▸ ABOUT THIS TASK
How many lines of these records hold the string "wash"? Reply with the number alone.
== AVAILABLE DATA
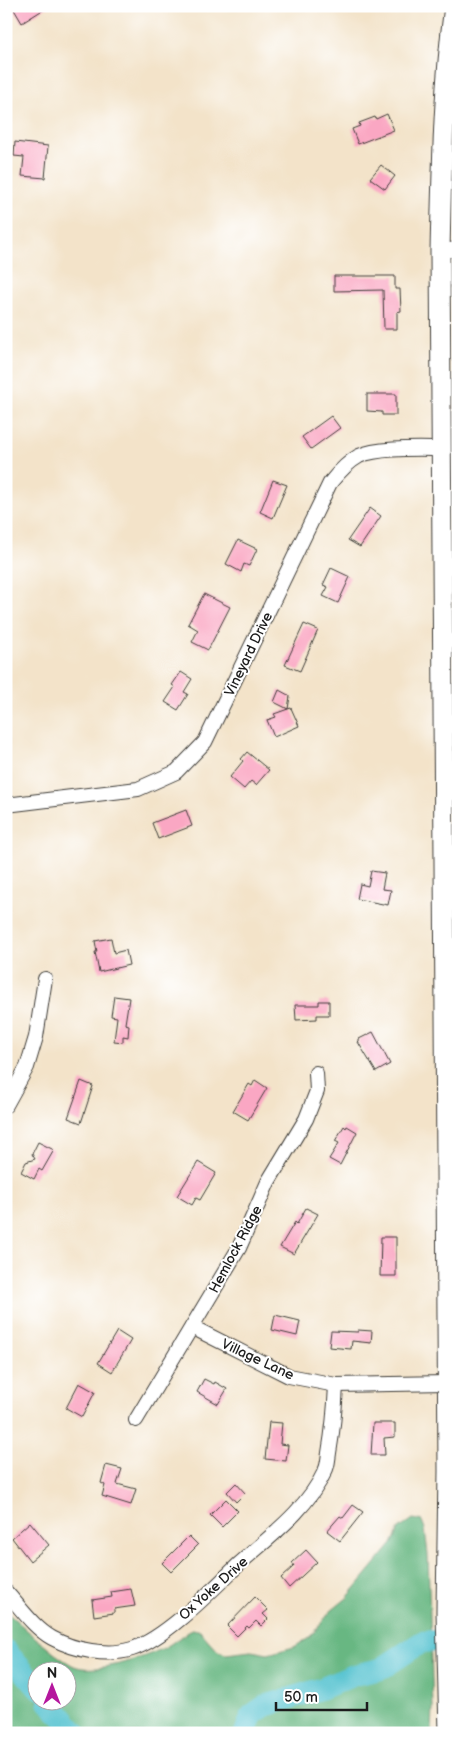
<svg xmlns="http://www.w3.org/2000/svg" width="464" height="1739" font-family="'Balsamiq Sans',sans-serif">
<rect width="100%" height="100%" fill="#fff"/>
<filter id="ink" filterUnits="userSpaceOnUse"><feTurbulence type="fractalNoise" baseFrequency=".02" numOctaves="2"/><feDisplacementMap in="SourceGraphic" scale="10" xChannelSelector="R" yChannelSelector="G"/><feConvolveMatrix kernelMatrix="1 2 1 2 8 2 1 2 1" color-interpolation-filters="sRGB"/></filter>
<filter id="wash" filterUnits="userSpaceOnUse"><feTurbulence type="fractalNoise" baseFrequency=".0096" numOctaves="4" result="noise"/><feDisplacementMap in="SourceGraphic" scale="20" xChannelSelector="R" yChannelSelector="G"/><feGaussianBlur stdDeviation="1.12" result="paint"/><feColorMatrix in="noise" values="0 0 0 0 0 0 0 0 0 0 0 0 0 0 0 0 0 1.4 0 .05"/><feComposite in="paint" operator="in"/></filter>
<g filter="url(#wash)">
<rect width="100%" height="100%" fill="#f3e3c9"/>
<path fill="#67b782" stroke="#426a4f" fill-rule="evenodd" d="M413,1519L422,1521L425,1529L428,1555L433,1708L432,1733H6V1612C25,1627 51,1654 72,1665C92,1676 143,1658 164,1648C170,1645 188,1631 193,1630C195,1629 198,1630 200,1631L218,1651L226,1654L251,1651L268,1654L294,1647L309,1638L331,1611L347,1598L392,1544L399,1529ZM38,1672H68V1702H38Z"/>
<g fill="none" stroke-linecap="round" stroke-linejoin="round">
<g stroke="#57c3d0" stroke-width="22">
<path d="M6,1651L38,1688"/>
<path d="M49,1702L76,1733"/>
<path d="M245,1733L252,1715L265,1706L323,1688L354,1675L381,1669L422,1642L458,1639"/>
</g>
</g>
<g id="blocks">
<g fill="#faa7c3">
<path d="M12,6H49L22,23Z"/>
<path d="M387,114L394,130L358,144L352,129L360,126L359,123L375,117L376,119Z"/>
<path d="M15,142L48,146L45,178L22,176L24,157L14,156Z"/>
<path d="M381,165L395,176L385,189L370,178Z"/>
<path d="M334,276H395V289H400L401,311L397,312V329H384L383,290L334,291Z"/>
<path d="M367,394H396V415H382V412L367,411Z"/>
<path d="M331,416L340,428L311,449L302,437Z"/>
<path d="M273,480L287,485L273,518L260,512Z"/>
<path d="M370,508L381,516L360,547L348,540Z"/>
<path d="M238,540L257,549L249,566L244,564L241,572L226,564Z"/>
<path d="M331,568L350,577L338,603L323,596L328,587L323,585Z"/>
<path d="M204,594L230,607L208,650L192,642L198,630L188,624Z"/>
<path d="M304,624L318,630L300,671L285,665Z"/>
<path d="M181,672L192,679L184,692L188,694L178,710L165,702L175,687L172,685Z"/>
<path d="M279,690L290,696L288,709L291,708L299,726L274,737L267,720L276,717L274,714L288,709L274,702Z"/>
<path d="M247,752L269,770L256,785L251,781L244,789L230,777L243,761L241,759Z"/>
<path d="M186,810L192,826L158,839L152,823Z"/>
<path d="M371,871L385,873L382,889L391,890L388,905L357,899L360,884L368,886Z"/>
<path d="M111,938L114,953L126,950L129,965L99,972L95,952H97L95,941Z"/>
<path d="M114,996L129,998L125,1024L129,1025L128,1037L123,1036V1042L114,1041L117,1017L111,1016Z"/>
<path d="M319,1001H329V1015H317V1019L296,1020L295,1005H319Z"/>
<path d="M373,1032L390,1064L376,1072L358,1042L359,1041V1039Z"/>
<path d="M255,1080L267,1088L248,1120L233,1111L249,1084L252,1086Z"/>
<path d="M81,1081L93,1086L81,1123L68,1118Z"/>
<path d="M344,1126L346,1128L347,1126L357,1132L340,1165L329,1159L339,1143L335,1141Z"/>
<path d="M38,1142L54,1150L42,1171L39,1169L34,1179L21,1172L26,1162L35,1159L32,1154Z"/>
<path d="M198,1162L216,1173L200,1200L196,1198L192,1205L177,1196Z"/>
<path d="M306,1208L318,1214L294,1254L280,1247L295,1222L297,1224Z"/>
<path d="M381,1237H396V1276H380Z"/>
<path d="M275,1315L300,1321L297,1336L272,1330Z"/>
<path d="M358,1330L372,1331L371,1343L352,1341L351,1349L329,1347L331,1331L358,1332Z"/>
<path d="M117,1331L131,1340L112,1372L98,1363Z"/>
<path d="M204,1379L214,1384L215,1382L227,1389L218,1404L197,1392Z"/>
<path d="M79,1383L95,1392L82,1417L66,1408Z"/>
<path d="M269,1422L282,1423L280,1444L288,1445L286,1461L265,1459Z"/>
<path d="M373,1423H395V1437L384,1438L385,1455H371Z"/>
<path d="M106,1465L122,1469L117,1484L136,1489L131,1505L102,1496L105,1485L101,1483Z"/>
<path d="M236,1483L245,1493L236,1502L227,1492Z"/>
<path d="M226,1499L238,1511L222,1527L210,1515Z"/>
<path d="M353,1505L363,1512L340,1541L327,1531L340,1516L343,1518Z"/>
<path d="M30,1522L49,1545L30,1561L12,1538Z"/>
<path d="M189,1536L198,1545L171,1572L162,1563Z"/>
<path d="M306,1550L317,1562L289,1588L281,1578L294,1566L292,1563Z"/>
<path d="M131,1589L135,1606L114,1609V1613L94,1616L92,1600L112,1597L111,1592Z"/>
<path d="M255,1597L268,1610L263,1614L268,1619L261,1626L256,1621L249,1628L247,1626L237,1636L227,1626Z"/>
</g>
</g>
</g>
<g filter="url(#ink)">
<use href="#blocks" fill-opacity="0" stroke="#3c3a36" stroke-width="1"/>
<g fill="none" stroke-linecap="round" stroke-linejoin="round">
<defs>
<g id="minor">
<path d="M440,251L458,249"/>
<path d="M6,805L138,789L176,772L205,742L330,483C338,473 348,462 359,456C378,447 421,449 443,449"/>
<path d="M6,1105L27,1067L36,1037L45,979"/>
<path d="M192,1327L289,1376L336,1385L447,1383"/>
<path d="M136,1420L239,1248L268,1182L306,1119L317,1091L316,1073"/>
<path d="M6,1592C20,1607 34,1628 52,1638C74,1650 107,1657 132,1649C166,1638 212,1590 238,1565C269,1537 307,1510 325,1471C328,1466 328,1459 329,1453C333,1430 335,1408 336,1385"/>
</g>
<path id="secondary" d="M449,1733L446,1611L448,1471L440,251C442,169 443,88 454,6"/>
</defs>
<use href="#minor" stroke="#3c3a36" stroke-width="16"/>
<use href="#secondary" stroke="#3c3a36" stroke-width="21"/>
<use href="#minor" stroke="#fff" stroke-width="14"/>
<use href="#secondary" stroke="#fff" stroke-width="19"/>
</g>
</g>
<g text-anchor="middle" stroke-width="4" stroke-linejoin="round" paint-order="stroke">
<g font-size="14" fill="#1c1c1c" stroke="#fff">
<text transform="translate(248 654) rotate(-64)" y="5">Vineyard Drive</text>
<text transform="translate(235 1249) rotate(-62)" y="5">Hemlock Ridge</text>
<text transform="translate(258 1359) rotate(25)" y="5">Village Lane</text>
<text transform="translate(213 1588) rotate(-42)" y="5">Ox Yoke Drive</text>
</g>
</g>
<rect width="464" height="1739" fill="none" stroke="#fff" stroke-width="25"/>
<g transform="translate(52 1686)"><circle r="24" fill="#ffffff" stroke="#a4a4a4"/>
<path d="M0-4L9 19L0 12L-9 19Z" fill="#b5179e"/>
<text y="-8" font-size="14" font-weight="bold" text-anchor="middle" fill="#1c1c1c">N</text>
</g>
<path d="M276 1702v8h91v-8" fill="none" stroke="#1c1c1c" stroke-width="2.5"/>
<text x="284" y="1702" font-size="15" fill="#1c1c1c" stroke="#ffffff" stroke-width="4" paint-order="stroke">50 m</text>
</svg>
====
▸ YOUR SOLUTION
2